_WHAT TO DO_:
In full and word for word, copy the listing; no pictures belong in the copy.

_RECORDS_:

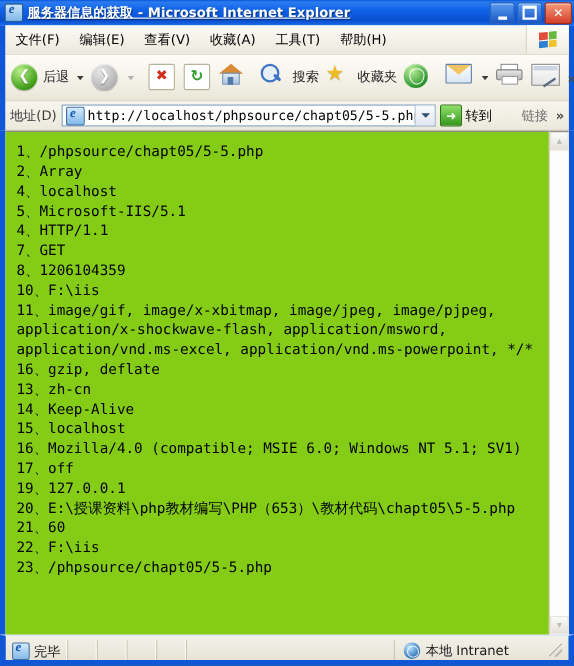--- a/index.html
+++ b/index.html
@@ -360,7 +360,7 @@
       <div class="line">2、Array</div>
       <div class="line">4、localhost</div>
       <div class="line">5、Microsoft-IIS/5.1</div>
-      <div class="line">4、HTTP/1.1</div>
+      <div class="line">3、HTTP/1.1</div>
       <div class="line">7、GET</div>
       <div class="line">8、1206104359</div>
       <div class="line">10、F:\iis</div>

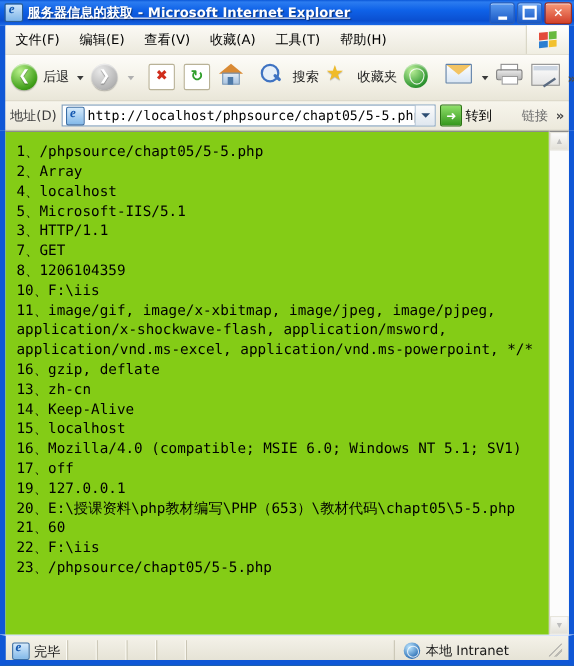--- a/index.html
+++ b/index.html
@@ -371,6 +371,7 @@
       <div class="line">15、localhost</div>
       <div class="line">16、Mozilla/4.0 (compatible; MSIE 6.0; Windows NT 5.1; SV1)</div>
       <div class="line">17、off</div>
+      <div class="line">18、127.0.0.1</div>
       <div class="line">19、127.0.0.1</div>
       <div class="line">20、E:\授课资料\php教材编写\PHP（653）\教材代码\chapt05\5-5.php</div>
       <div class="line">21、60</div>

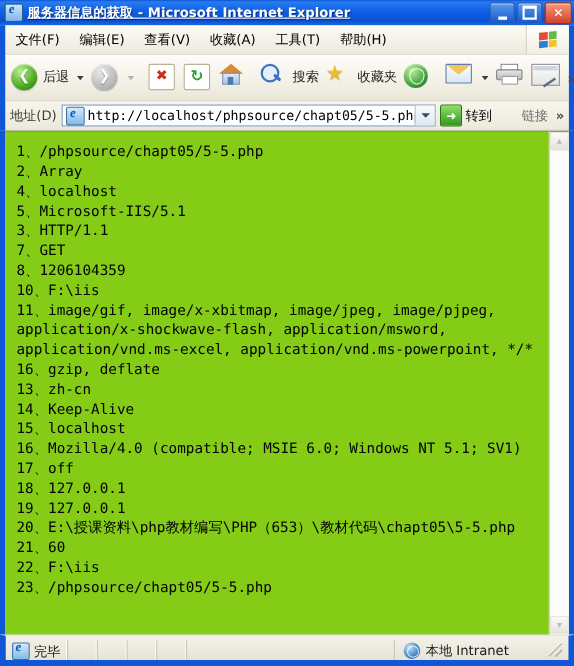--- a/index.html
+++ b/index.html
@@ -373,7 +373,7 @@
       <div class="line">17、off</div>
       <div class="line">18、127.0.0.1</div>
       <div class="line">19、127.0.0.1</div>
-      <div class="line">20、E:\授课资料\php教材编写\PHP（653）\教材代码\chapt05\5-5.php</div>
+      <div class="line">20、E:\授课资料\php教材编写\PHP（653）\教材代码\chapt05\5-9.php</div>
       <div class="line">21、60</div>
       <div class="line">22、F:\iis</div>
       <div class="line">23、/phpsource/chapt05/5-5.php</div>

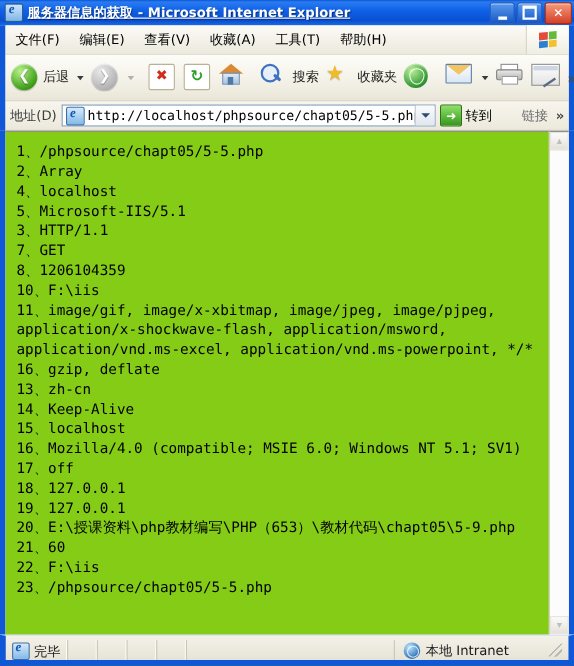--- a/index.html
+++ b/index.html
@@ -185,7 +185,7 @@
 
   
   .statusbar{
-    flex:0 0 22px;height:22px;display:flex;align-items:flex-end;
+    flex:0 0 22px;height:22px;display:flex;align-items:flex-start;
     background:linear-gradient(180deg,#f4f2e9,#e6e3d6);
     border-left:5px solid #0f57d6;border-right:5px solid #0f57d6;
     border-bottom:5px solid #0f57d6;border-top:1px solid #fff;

_RESPONSE TO THIS TASK_:
--- a/index.html
+++ b/index.html
@@ -360,7 +360,7 @@
       <div class="line">2、Array</div>
       <div class="line">4、localhost</div>
       <div class="line">5、Microsoft-IIS/5.1</div>
-      <div class="line">4、HTTP/1.1</div>
+      <div class="line">3、HTTP/1.1</div>
       <div class="line">7、GET</div>
       <div class="line">8、1206104359</div>
       <div class="line">10、F:\iis</div>

--- a/index.html
+++ b/index.html
@@ -371,6 +371,7 @@
       <div class="line">15、localhost</div>
       <div class="line">16、Mozilla/4.0 (compatible; MSIE 6.0; Windows NT 5.1; SV1)</div>
       <div class="line">17、off</div>
+      <div class="line">18、127.0.0.1</div>
       <div class="line">19、127.0.0.1</div>
       <div class="line">20、E:\授课资料\php教材编写\PHP（653）\教材代码\chapt05\5-5.php</div>
       <div class="line">21、60</div>

--- a/index.html
+++ b/index.html
@@ -373,7 +373,7 @@
       <div class="line">17、off</div>
       <div class="line">18、127.0.0.1</div>
       <div class="line">19、127.0.0.1</div>
-      <div class="line">20、E:\授课资料\php教材编写\PHP（653）\教材代码\chapt05\5-5.php</div>
+      <div class="line">20、E:\授课资料\php教材编写\PHP（653）\教材代码\chapt05\5-9.php</div>
       <div class="line">21、60</div>
       <div class="line">22、F:\iis</div>
       <div class="line">23、/phpsource/chapt05/5-5.php</div>

--- a/index.html
+++ b/index.html
@@ -185,7 +185,7 @@
 
   
   .statusbar{
-    flex:0 0 22px;height:22px;display:flex;align-items:flex-end;
+    flex:0 0 22px;height:22px;display:flex;align-items:flex-start;
     background:linear-gradient(180deg,#f4f2e9,#e6e3d6);
     border-left:5px solid #0f57d6;border-right:5px solid #0f57d6;
     border-bottom:5px solid #0f57d6;border-top:1px solid #fff;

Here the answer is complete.